EcoFactor has emerged -- at least at this early stage of the game -- as one of the more noteworthy companies in home energy management. And in the relatively near future, you could more see companies with similar technologies tackling other markets.

"In terms of efficiency, there is a tremendous amount of opportunity," said Nat Goldhaber, the managing director of Claremont Creek Ventures, during a phone interview. "You could see an EcoFactor for factories or commercial buildings."

EcoFactor combines a live weather feed with a computerized simulation of a home and automated controls to fine-tune a person's thermostat for unobtrusive energy efficiency. A heat wave is due to hit in the middle of the afternoon? The system might pre-cool the house with relatively cheap power until 1 p.m. and then let the air conditioner coast during the peak period from 2 p.m. to 6 p.m. Conversely, if motion detectors are linked into the system and no one's home, the whole system can be run on low until the front door cracks open. (Building management will be one of the primary topics at The Networked Grid next week in Palm Springs.)

Similar systems could be employed in office buildings and at industrial sites. In fact, they already are. BuildingIQ has a management system for commercial buildings linked into the weather system, while EPS, which raised $30 million a year ago, controls power at food processing plants.

The interesting part about this tidbit is that it was Goldhaber, an investor in EcoFactor, who mentioned it, which hints toward an eventual consolidation or closer cross-collaboration among the growing plethora of building management startups. Claremont also invested in Adura Technologies, which develops technology for controlling lights and soon other appliances in commercial buildings, as well as Sentilla, which controls power consumption in data centers. That makes three somewhat conceptually similar services with two companies that could complement each other in the same building. If you added a company that can control HVAC systems in large buildings (such as Optimum Energy, for argument's sake) and a company for controlling industrial equipment, you'd be looking at a federation of energy management services. Collectively, they could then link into a software-based demand response system that utilities could exploit for negawatts for the appropriate fees.

Other firms, such as VantagePoint Venture Partners (Adura, Tendril Networks), are developing a similarly expansive portfolio. It's just a thought, but it could happen.

Other things Goldhaber had to say:

--Residential solar installation, as a business, seems be getting decentralized. A larger percentage of solar deals are going toward independent contractors than the centralized, branded installers, he said.
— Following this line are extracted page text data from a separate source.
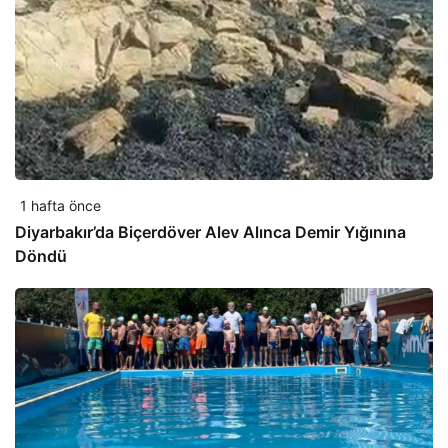
1 hafta önce
Diyarbakır’da Biçerdöver Alev Alınca Demir Yığınına
Döndü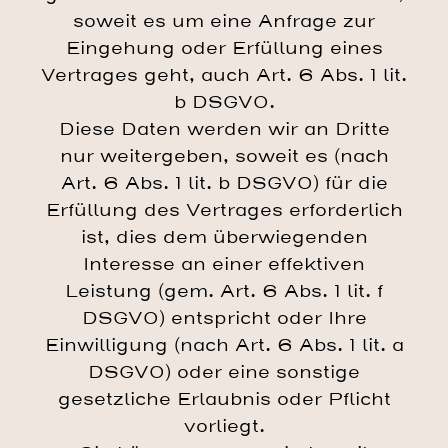
soweit es um eine Anfrage zur
Eingehung oder Erfüllung eines
Vertrages geht, auch Art. 6 Abs. 1 lit.
b DSGVO.
Diese Daten werden wir an Dritte
nur weitergeben, soweit es (nach
Art. 6 Abs. 1 lit. b DSGVO) für die
Erfüllung des Vertrages erforderlich
ist, dies dem überwiegenden
Interesse an einer effektiven
Leistung (gem. Art. 6 Abs. 1 lit. f
DSGVO) entspricht oder Ihre
Einwilligung (nach Art. 6 Abs. 1 lit. a
DSGVO) oder eine sonstige
gesetzliche Erlaubnis oder Pflicht
vorliegt.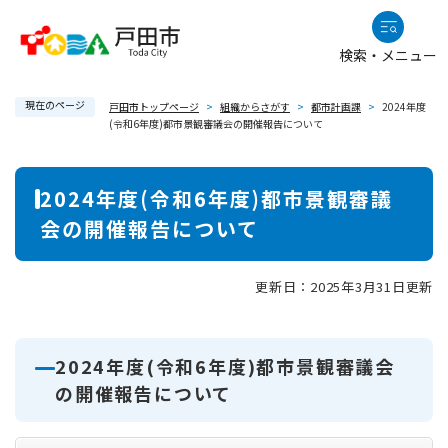
ペ
メニューを飛ばして本文へ
ー
検索・メニュー
ジ
の
現在のページ
先
戸田市トップページ
>
組織からさがす
>
都市計画課
>
2024年度
(令和6年度)都市景観審議会の開催報告について
頭
で
本
す
2024年度(令和6年度)都市景観審議
。
文
会の開催報告について
更新日：2025年3月31日更新
2024年度(令和6年度)都市景観審議会
の開催報告について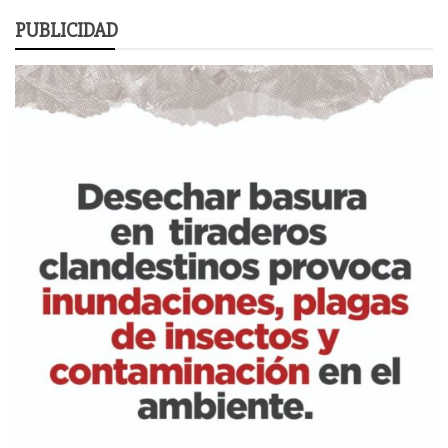
PUBLICIDAD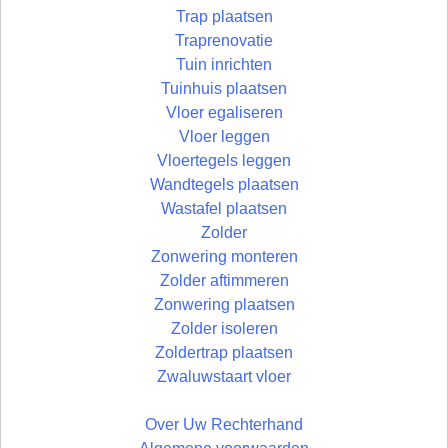
Trap plaatsen
Traprenovatie
Tuin inrichten
Tuinhuis plaatsen
Vloer egaliseren
Vloer leggen
Vloertegels leggen
Wandtegels plaatsen
Wastafel plaatsen
Zolder
Zonwering monteren
Zolder aftimmeren
Zonwering plaatsen
Zolder isoleren
Zoldertrap plaatsen
Zwaluwstaart vloer
Over Uw Rechterhand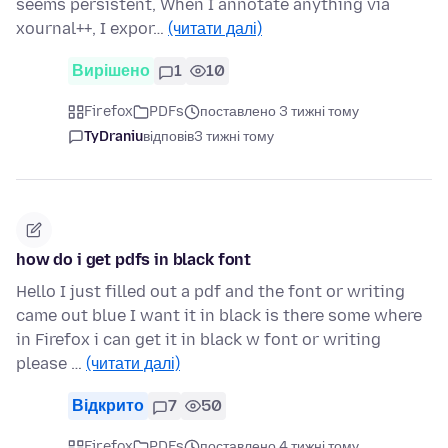
seems persistent, When I annotate anything via
xournal++, I expor…
(читати далі)
Вирішено
1
10
Firefox
PDFs
поставлено 3 тижні тому
TyDraniu
відповів
3 тижні тому
how do i get pdfs in black font
Hello I just filled out a pdf and the font or writing
came out blue I want it in black is there some where
in Firefox i can get it in black w font or writing
please …
(читати далі)
Відкрито
7
50
Firefox
PDFs
поставлено 4 тижні тому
Thus, those companies trying to build a national brand may encounter some hiccups along the way. Claremont, however, is an investor in Clean Power Finance, which provides software, billing and back-end support to local solar installers so take the comment with a grain of salt.

--Utilities need to get a grip on electric vehicle charging soon, particularly in places like Berkeley or Marin, where a large number of future Leaf buyers likely live. This could be an interesting niche for a startup.

--Investing in companies that sell to utilities can be difficult. "It is a long process where you can put in years of work and still don't get success," he said. Still, a lot of utilities (such as SMUD in central California) are becoming more adventurous.

--Claremont likes to invest in companies at the early stage. To make sure it's a good fit, the firm will actually work with a company prior to investing in it. That way, the startup gets free advice without having to give up equity and the firm gets to examine the company in depth.

--To keep the pipeline of potential deals flowing, the firm holds office hours at the Haas School of Business at UC Berkeley and the Center for Entrepreneurship and Technology at the school. Two of its companies -- Adura and Alphabet Energy -- came out of Cal, while EcoFactor conducted early testing at Lawrence Berkeley Labs.